As we have previously noted, the EEOC in April 2012 issued enforcement guidance addressing the use of arrest and criminal records in employment decisions under Title VII. Since then, the EEOC has filed two separate lawsuits in South Carolina and Illinois alleging that employer criminal background check policies violated Title VII because they adversely impacted minorities and were not job related and consistent with business necessity. In response, the Attorneys General of nine states (West Virginia, Alabama, Kansas, Montana, Colorado, Georgia, Nebraska, South Carolina and Utah) wrote a letter to the EEOC urging the EEOC to dismiss the lawsuits and rescind its enforcement guidance. Late last month, the EEOC published its response to the Attorneys General, defending its position on criminal history screening processes and naturally declining the invitation to rescind its guidance.

The EEOC’s recent litigation track record in these cases, however, may prompt it to reconsider the stridence of its position on these criminal background cases. In a recent Maryland federal case, EEOC v.
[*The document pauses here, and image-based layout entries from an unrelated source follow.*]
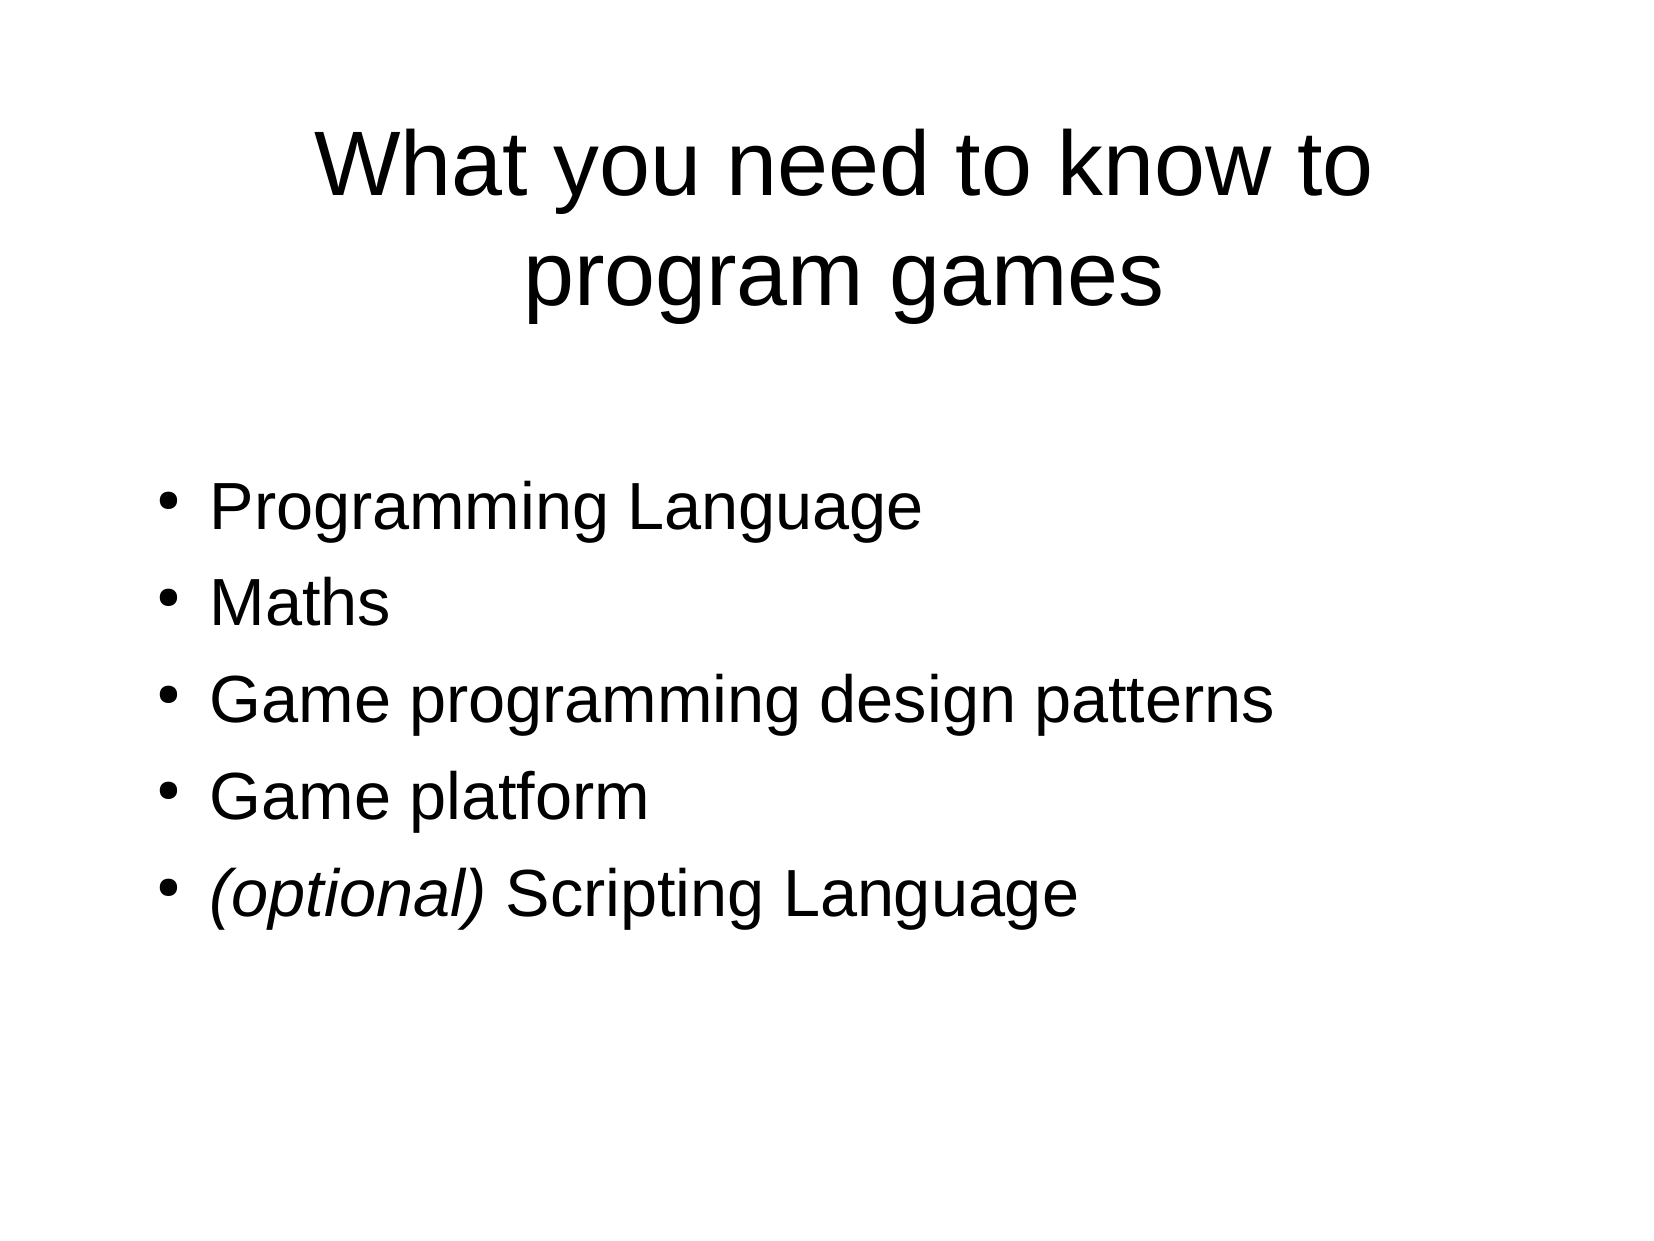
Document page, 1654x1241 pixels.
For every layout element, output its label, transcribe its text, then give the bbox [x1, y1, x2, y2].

list Programming Language Maths Game programming design patterns Game platform (optional) Scripting Language [124, 358, 1530, 1103]
title What you need to know to program games [124, 110, 1530, 317]
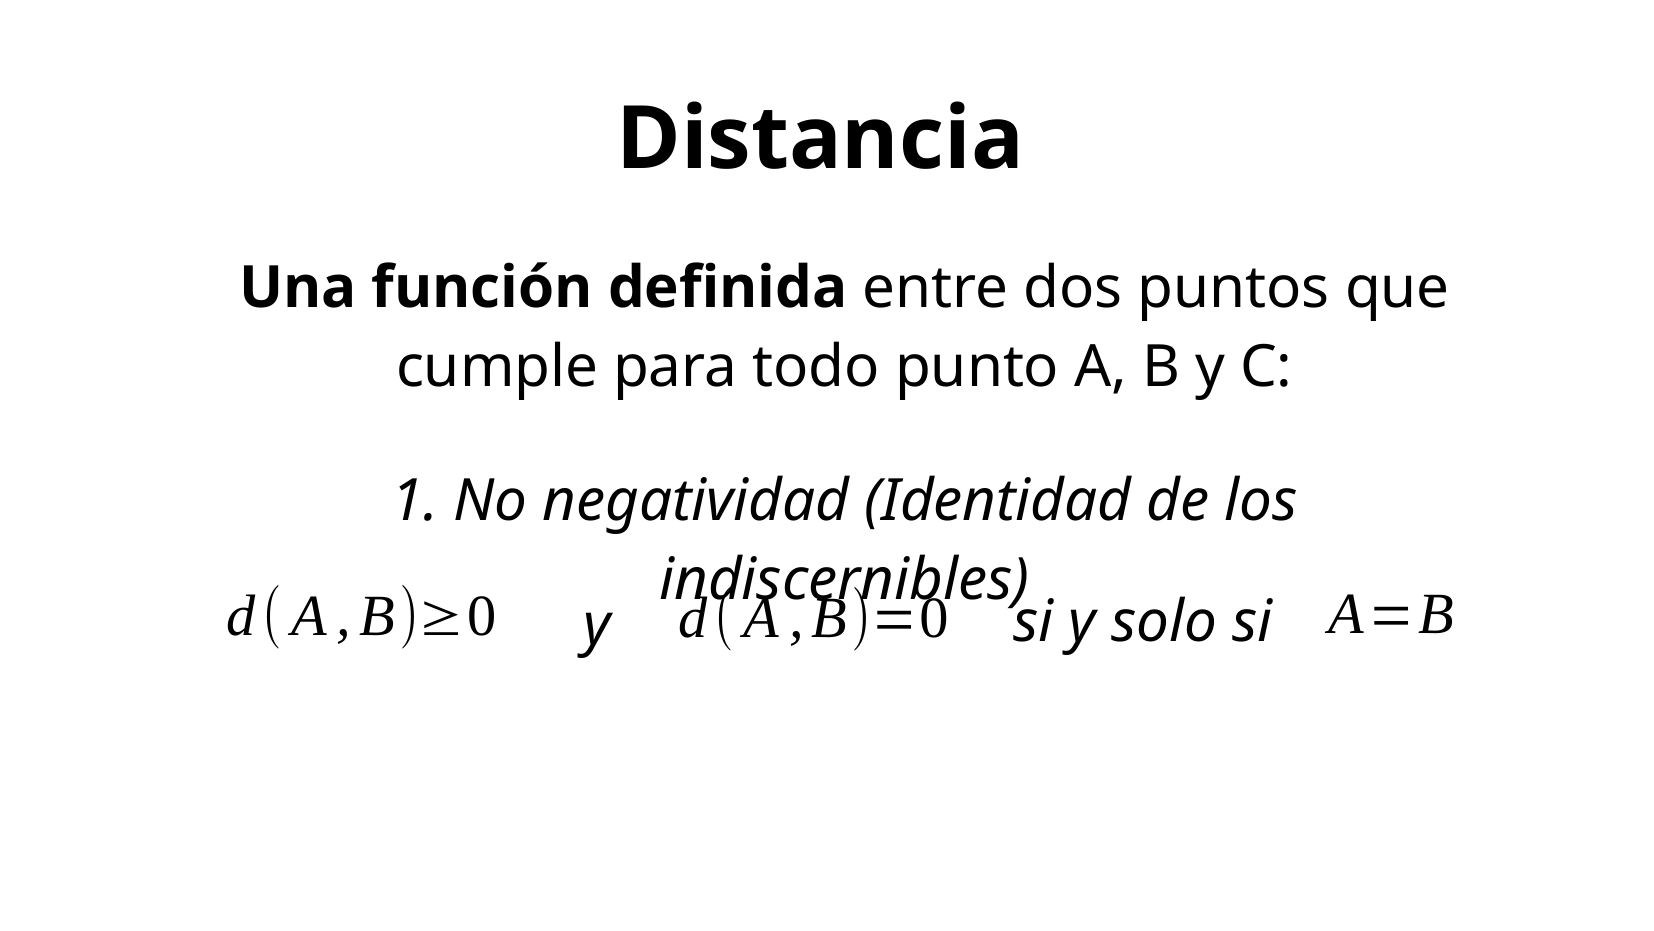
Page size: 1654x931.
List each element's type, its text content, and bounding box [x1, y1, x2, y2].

text_box 1. No negatividad (Identidad de los indiscernibles) [190, 450, 1499, 553]
chart [677, 584, 950, 655]
text_box Una función definida entre dos puntos que cumple para todo punto A, B y C: [190, 553, 1499, 635]
text_box Distancia [201, 67, 1440, 237]
text_box si y solo si [994, 571, 1292, 657]
text_box y [527, 575, 668, 677]
chart [225, 581, 498, 652]
text_box Una función definida entre dos puntos que cumple para todo punto A, B y C: [190, 237, 1499, 450]
chart [1322, 581, 1457, 647]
Freeman, a federal district court granted summary judgment to the employer in an EEOC lawsuit alleging that the employer’s background screening programs violated Title VII. In an unusually scathing opinion, the court stated that the EEOC’s statistical expert’s testimony was unreliable based on a substantial number of errors in selecting and analyzing the data regarding the employer’s job applicants. In reaching its conclusion, the court noted:

While some specific uses of criminal and credit background checks may be discriminatory and violate the provision of Title VII, the EEOC bears the burden of supplying reliable expert testimony and statistical analysis that demonstrates disparate impact stemming from a specific employment practice before such a violation can be found.

Now, earlier this week, the Sixth Circuit in EEOC v. PeopleMark, Inc., upheld a federal district court’s award of nearly $752,000 against the EEOC for pursuing the case, which erroneously claimed that the employer maintained a company-wide policy against hiring felons. The EEOC initially brought the suit after the employer’s general counsel informed the EEOC that it has such a company-wide policy. When it turned out that he was wrong, however, the EEOC continued to pursue the case even after receiving documentation demonstrating that its position was incorrect. Ultimately, the EEOC agreed to dismiss the case with it being stipulated that PeopleMark was the prevailing party for the purpose of awarding fees and costs.
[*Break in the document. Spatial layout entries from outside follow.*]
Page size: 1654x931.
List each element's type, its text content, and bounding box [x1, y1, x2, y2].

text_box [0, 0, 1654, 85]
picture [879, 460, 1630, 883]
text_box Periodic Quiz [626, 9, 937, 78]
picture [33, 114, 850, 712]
When the district court awarded fees and costs totaling $751,942.48, the EEOC appealed, arguing that the district court abused its discretion in awarding fees and alternatively that the fees awarded were excessive. The Sixth Circuit disagreed, stating that once the EEOC understood that there was no company-wide policy on which to base its disparate impact claim, it should have abandoned its lawsuit.

Takeaways: No doubt, the EEOC is not going to back away from its focus on criminal background checks. However, these recent developments demonstrate that employers have weapons in their arsenal to permit them to keep the EEOC in check if it overreaches in pursuing litigation based on claims that their background check policies have a disparate impact on minorities.